L’hégémonie du pétrodollar remise en cause par l’alliance Arabie saoudite-Russie

15 mai 2022

Il suffit de vouloir faire le plein à la pompe en ce moment, pour comprendre l’importance du pétrole dans nos vies quotidiennes. Entre la tempête Ida, l’incendie d’une plateforme dans le Golfe du Mexique et l’amélioration de la demande aux États-Unis et en Asie, un ensemble de facteurs ont concordés pour faire s’envoler le prix du baril. Un baril que le monde entier s’accorde à payer en dollar. Ou plutôt, je devrais dire « presque le monde entier ». En effet, la part du dollar sur les ventes de pétrole semble s’effriter chaque jour un peu plus. On peut presque entendre souffler un vent mauvais qui emporte sous nos yeux à la fois le sable du désert saoudien et la stabilité du système pétrolier international. Le pétrole est au cœur de nos activités économiques, pour certains il est même le seul moteur de notre croissance. En manquer peut se révéler dramatique pour nos économies, comme l’a mis en évidence le mouvement des gilets jaunes en France en 2018 et, si on remonte plus loin dans le temps, la première crise pétrolière de 1973. Voyons tout de suite comment le pétrodollar est apparu et son rôle clef depuis le milieu des années 70.

◆ ◆ ◆

LISTE DES TÂCHES:
1. D'après le texte sur le pétrodollar, quels événements ont montré qu'un manque de pétrole peut se révéler dramatique pour nos économies ?
2. Prolongez le texte sur le pétrodollar en reprenant juste après sa dernière phrase.

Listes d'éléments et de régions
◆ ◆ ◆

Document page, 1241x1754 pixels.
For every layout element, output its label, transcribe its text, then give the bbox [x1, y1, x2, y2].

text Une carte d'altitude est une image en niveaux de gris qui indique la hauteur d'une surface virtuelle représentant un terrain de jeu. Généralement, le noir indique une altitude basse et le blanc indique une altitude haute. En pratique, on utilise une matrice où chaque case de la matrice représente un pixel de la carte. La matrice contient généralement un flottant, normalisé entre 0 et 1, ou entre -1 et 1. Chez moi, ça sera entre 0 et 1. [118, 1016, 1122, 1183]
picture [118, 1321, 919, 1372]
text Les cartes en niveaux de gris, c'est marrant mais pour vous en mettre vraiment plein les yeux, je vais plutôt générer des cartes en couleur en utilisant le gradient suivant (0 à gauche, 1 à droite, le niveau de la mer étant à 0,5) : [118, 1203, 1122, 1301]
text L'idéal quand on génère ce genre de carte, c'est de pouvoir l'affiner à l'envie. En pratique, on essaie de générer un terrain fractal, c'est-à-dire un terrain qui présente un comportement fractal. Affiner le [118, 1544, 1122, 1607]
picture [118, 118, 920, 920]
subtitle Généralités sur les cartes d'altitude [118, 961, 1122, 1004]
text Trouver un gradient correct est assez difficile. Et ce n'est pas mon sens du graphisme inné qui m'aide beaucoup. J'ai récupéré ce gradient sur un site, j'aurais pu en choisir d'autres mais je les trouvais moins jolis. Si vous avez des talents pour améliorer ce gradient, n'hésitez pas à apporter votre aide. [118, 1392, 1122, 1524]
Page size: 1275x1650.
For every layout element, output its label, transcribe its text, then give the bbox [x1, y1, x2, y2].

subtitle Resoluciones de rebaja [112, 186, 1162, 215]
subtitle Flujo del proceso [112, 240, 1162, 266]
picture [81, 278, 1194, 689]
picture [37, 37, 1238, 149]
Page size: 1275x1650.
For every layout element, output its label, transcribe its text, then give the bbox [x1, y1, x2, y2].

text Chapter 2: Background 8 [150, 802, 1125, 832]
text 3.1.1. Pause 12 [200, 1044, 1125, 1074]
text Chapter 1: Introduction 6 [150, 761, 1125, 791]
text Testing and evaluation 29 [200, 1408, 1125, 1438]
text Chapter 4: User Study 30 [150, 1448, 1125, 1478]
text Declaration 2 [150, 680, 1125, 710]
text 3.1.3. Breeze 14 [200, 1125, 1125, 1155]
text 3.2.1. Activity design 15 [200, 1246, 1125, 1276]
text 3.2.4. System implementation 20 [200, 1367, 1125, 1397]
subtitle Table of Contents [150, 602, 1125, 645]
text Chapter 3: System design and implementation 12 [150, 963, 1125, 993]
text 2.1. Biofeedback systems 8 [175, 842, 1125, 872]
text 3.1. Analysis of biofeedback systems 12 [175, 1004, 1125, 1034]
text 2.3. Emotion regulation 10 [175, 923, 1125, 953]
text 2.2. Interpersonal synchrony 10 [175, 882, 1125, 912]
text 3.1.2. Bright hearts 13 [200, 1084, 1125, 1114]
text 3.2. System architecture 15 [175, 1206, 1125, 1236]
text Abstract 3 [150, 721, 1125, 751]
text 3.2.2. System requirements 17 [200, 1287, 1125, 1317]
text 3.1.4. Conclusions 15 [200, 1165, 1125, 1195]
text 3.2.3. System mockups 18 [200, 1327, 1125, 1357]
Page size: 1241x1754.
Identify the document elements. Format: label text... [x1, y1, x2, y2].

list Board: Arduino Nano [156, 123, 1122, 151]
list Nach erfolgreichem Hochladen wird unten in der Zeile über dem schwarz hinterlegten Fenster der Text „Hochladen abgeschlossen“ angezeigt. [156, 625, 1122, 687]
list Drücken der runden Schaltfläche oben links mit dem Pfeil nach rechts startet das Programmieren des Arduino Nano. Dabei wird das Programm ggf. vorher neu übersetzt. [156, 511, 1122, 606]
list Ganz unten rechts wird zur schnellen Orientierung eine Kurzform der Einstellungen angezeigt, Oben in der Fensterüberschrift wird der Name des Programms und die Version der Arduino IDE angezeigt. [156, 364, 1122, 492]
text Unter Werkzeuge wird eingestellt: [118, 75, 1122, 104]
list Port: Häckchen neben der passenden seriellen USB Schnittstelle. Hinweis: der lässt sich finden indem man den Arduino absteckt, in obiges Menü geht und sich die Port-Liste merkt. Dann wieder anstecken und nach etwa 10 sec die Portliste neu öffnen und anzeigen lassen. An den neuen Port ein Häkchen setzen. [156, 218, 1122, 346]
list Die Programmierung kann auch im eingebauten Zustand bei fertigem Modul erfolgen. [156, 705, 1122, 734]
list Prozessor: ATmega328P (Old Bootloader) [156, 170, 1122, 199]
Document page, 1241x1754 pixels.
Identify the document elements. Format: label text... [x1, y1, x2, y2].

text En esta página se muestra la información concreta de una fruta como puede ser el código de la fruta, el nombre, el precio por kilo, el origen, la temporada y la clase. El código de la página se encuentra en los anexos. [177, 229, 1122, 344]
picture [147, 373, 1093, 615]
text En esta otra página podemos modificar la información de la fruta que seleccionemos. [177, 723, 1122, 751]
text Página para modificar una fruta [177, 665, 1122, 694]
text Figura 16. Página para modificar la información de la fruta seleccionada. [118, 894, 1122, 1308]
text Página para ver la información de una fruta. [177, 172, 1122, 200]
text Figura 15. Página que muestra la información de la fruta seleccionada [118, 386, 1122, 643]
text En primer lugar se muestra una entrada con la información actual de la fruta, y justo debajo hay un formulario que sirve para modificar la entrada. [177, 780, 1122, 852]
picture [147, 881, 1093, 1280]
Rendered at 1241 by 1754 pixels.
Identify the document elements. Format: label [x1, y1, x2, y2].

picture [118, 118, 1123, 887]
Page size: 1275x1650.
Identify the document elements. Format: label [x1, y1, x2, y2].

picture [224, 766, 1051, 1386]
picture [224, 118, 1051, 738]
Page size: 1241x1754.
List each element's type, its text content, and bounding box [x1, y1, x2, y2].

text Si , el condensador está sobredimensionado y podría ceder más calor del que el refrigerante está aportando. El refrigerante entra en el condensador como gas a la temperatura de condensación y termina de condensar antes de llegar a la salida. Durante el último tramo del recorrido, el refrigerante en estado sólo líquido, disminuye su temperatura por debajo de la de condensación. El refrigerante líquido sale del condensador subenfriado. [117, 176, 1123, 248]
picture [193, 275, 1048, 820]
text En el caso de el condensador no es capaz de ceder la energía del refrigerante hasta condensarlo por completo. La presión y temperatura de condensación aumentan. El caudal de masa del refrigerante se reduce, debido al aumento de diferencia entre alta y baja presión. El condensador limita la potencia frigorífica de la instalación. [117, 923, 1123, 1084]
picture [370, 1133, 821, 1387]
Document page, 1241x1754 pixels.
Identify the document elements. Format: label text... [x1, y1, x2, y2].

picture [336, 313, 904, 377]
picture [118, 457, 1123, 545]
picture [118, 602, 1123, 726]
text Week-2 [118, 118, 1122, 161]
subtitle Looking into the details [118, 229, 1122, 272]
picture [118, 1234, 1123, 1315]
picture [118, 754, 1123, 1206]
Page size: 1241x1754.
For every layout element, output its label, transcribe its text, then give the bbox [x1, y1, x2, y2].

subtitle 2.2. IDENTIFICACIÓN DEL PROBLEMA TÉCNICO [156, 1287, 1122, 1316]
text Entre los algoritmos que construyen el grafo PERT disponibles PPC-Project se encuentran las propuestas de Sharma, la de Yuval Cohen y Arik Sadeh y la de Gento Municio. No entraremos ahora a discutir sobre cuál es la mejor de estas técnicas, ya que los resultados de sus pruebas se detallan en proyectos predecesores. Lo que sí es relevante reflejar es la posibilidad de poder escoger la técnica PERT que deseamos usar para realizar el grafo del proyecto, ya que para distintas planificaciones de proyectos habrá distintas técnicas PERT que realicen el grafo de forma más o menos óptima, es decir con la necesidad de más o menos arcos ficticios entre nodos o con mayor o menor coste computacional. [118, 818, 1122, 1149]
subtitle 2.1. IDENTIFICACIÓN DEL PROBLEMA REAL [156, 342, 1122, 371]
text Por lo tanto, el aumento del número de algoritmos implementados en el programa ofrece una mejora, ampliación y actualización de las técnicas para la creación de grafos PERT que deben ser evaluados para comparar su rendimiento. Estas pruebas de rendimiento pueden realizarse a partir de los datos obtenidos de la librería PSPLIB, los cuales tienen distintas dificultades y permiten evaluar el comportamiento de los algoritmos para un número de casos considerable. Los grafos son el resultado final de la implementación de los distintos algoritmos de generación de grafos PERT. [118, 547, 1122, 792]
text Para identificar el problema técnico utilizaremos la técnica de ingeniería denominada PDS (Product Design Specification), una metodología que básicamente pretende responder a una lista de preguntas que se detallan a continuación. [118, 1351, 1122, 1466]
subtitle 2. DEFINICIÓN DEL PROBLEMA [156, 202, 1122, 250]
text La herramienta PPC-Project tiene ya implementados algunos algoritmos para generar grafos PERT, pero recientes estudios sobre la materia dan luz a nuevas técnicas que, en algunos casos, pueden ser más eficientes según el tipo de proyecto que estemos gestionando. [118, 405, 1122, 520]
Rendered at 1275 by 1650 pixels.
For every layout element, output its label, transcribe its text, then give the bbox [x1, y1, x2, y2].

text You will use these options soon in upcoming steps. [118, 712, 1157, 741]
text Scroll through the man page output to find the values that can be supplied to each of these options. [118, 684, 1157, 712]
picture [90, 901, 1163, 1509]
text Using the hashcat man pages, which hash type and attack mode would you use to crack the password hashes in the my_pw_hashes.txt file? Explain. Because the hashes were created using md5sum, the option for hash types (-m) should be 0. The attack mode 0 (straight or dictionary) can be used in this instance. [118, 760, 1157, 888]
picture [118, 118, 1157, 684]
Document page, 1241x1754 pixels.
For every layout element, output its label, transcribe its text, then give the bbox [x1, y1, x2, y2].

◆ ◆ ◆

RÉSULTATS PAR TÂCHE:
1. Le mouvement des gilets jaunes en France en 2018 et la première crise pétrolière de 1973.

2.
Le pacte de Qincy et la fin des accords de Bretton Woods

Je vous rappelle que c’est l’abandon des accords de Bretton Woods et de l’étalon or qui ont été le déclencheur principal de la première crise pétrolière (si on laisse de côté le soutien des États-Unis à Israël pendant la guerre du Kippour). C’est le moment que choisirent les pays de l’OPEP, les principaux pays producteurs de pétrole, pour déclencher un embargo sur les livraisons destinées aux États-Unis. L’occasion fait le larron n’est ce pas.

En 1973, le prix du baril de pétrole passe de 2 dollars, un prix qui reste à peu près stable depuis des années, à 12 dollars le baril. En 3 mois, c’est une catastrophe internationale. Il faut se souvenir qu’en 1945, le président américain Roosevelt avait négocié avec le roi Al Saoud ce qu’on a appelé le Pacte du Quincy : Le dollar serait la référence des transactions pétrolières internationales. En échange, les États-Unis protègeraient militairement l’Arabie saoudite. Avec le temps, le dollar était devenu la monnaie d’échange pour d’autres matières premières, pour finalement s’imposer comme monnaie de réserve mondiale.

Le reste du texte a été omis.